Well, I believed all that when one day in 1996, on a first visit to Venice, I walked into the Basilica di Santa Maria Gloriosa dei Frari and saw Titian’s Assumption of the Virgin—a sixteenth-century altarpiece painting of the Virgin Mary being borne up to heaven by scores of angels while people on the earth look up to her, God looks down, and she, in the middle, is caught somewhere between deliverance and terror.

The painting is more than eleven feet wide and more than twenty-two feet high. As Pollock’s Alchemy is too dense with the stuff of movement and history to grasp in a lifetime, this is so big you can barely take it in, no matter how close or far back you stand: big in size, but big in every other way, too—as will and idea, as drama and spectacle, space and time. I was stunned. I thought I knew something about art. I had seen paintings all over the United States and Europe. I had been moved to tears by some and scared by others. I had seen hundreds of movies, listened to thousands of albums, some of them hundreds of times. I thought I knew some­thing about art, and instantly I realized I knew nothing.

I was transfixed. Again and again, I walked back and forth in front of the painting. I stopped and looked up at it. I walked to the back of the church to see it from a distance. I walked up to the base again. I did this many times.

I kept trying to leave the building, but every time I reached the door, I found myself pulled back in. I couldn’t get out. I was trapped by revelation.

Yes, I said to myself, I finally understand. The only great art is high art. And the only high art is religious art. And the only truly religious art is Christian art. Three things to the bottom of my life I don’t believe—yet I was reduced to a puddle of acceptance.

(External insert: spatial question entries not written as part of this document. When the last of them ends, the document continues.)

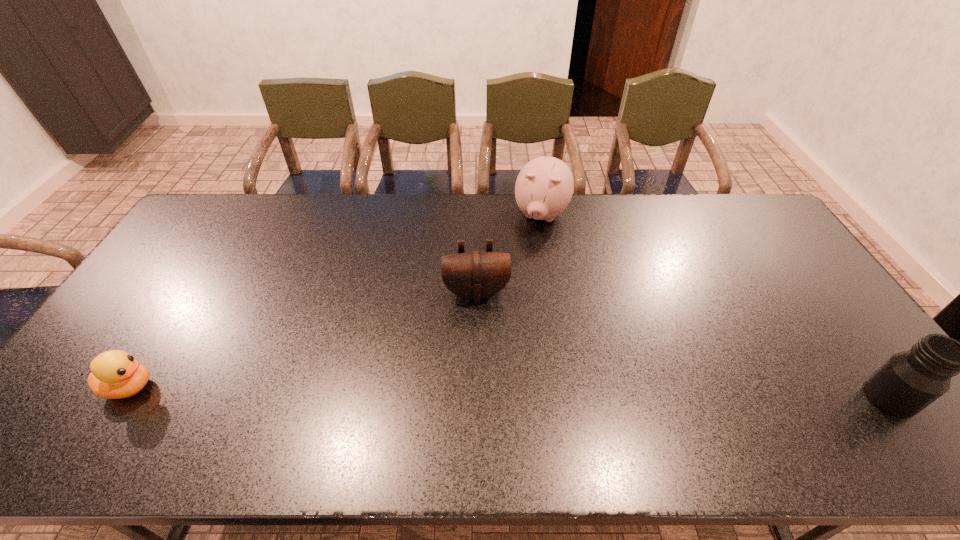
You are a GUI agent. You are given a task and a screenshot of the screen. Output one action in this format:
    pyautogui.click(x=<x>, y=<y>)
    Task: Click on the vacant point located 0.070m at the snout of the second object from right to left
    The height and width of the screenshot is (540, 960).
    Given the screenshot: What is the action you would take?
    pyautogui.click(x=532, y=250)

Where is `vacant region located with the flap open on the third nearest object`? The image size is (960, 540). vacant region located with the flap open on the third nearest object is located at coordinates (482, 350).

In order to click on vacant space located with the flap open on the third nearest object in this screenshot , I will do `click(481, 335)`.

At what (x,y) coordinates should I click in order to perform the action: click on vacant space situated with the flap open on the third nearest object. Please return your answer as a coordinate pair (x, y). This screenshot has width=960, height=540. Looking at the image, I should click on (482, 353).

Locate an element on the screen. object that is at the far edge is located at coordinates (544, 187).

Where is `duckling at the near edge`? The height and width of the screenshot is (540, 960). duckling at the near edge is located at coordinates click(x=115, y=374).

This screenshot has height=540, width=960. In order to click on jar at the near edge in this screenshot , I will do `click(908, 382)`.

The image size is (960, 540). In order to click on object that is positioned at the left edge in this screenshot , I will do `click(115, 374)`.

Where is `object present at the right edge`? This screenshot has height=540, width=960. object present at the right edge is located at coordinates [x=908, y=382].

Where is `object at the near left corner`? This screenshot has height=540, width=960. object at the near left corner is located at coordinates (115, 374).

I got over it. I’ve gone back to see the painting many times; it was still singular, still overpowering, but now as a work a team of people once made in a particular time and place. That first day has stayed with me, though—as a proof that what art does, maybe what it does most completely, is to tell us, make us feel, that what we think we know we don’t. That’s what it’s for—to show you that what you think can be erased, cancelled, turned on its head, by something you weren’t prepared for. Anything. The turn of a body as an actor delivers a line in a play. The way a guitar passage in a song seems to physically turn over as if it were a person. A scene in a movie when the picture suddenly darkens. A break in a collage that dissolves its apparent language into speaking in tongues. The appearance in an advertisement of something that doesn’t belong, that doesn’t seem to be selling anything, as if it’s the creator’s letter in a bottle, a gremlin sneaking in after the piece has been put to bed, or a cry for help in a fortune cookie.

Those occurrences, those tiny critical events, can generate a transformative power that reaches you far more strongly than it reaches the person next to you, or even anyone else on earth, if it reaches any of them at all. Art produces revelations that you might be unable to explain or pass on to anyone else, but revelations that, if you are a writer, you might try desperately to share, in your own words, in your own work.

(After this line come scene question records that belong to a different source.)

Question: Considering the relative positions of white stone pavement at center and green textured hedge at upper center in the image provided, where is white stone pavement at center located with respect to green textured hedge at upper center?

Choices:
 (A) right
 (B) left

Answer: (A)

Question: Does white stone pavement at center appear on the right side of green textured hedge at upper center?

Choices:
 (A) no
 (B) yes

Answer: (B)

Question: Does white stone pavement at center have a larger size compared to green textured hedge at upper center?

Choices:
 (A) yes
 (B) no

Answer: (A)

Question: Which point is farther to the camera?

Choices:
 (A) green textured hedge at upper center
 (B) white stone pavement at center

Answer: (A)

What is the impulse behind art? “I have to be moved in some way,” the guitarist Michael Bloomfield said in 1968, explaining why he didn’t like the San Francisco bands of the time. “They just don’t move me enough. The Who moves me, their madness moves me. I like to be moved, be it by spectacle, be it by kineticism, be it by some throbbing on ‘Papa ooh mau mau’ as a chorus, a million times over.” And that, he said, was why he played.

Bloomfield was saying, in his way, what I am trying to say: whatever language is the language of your work, if I can move any­one else as that work moved me—as “Gimme Shelter,” Al Pacino’s voice in The Godfather, that painting by Titian, moved me from one place to another, from this place on earth to one three steps away, where the world looks not the same—if I can move anyone even a fraction as much as that, if I can spark the same sense of mystery, and awe, and surprise, as that, then I’m not wasting my time.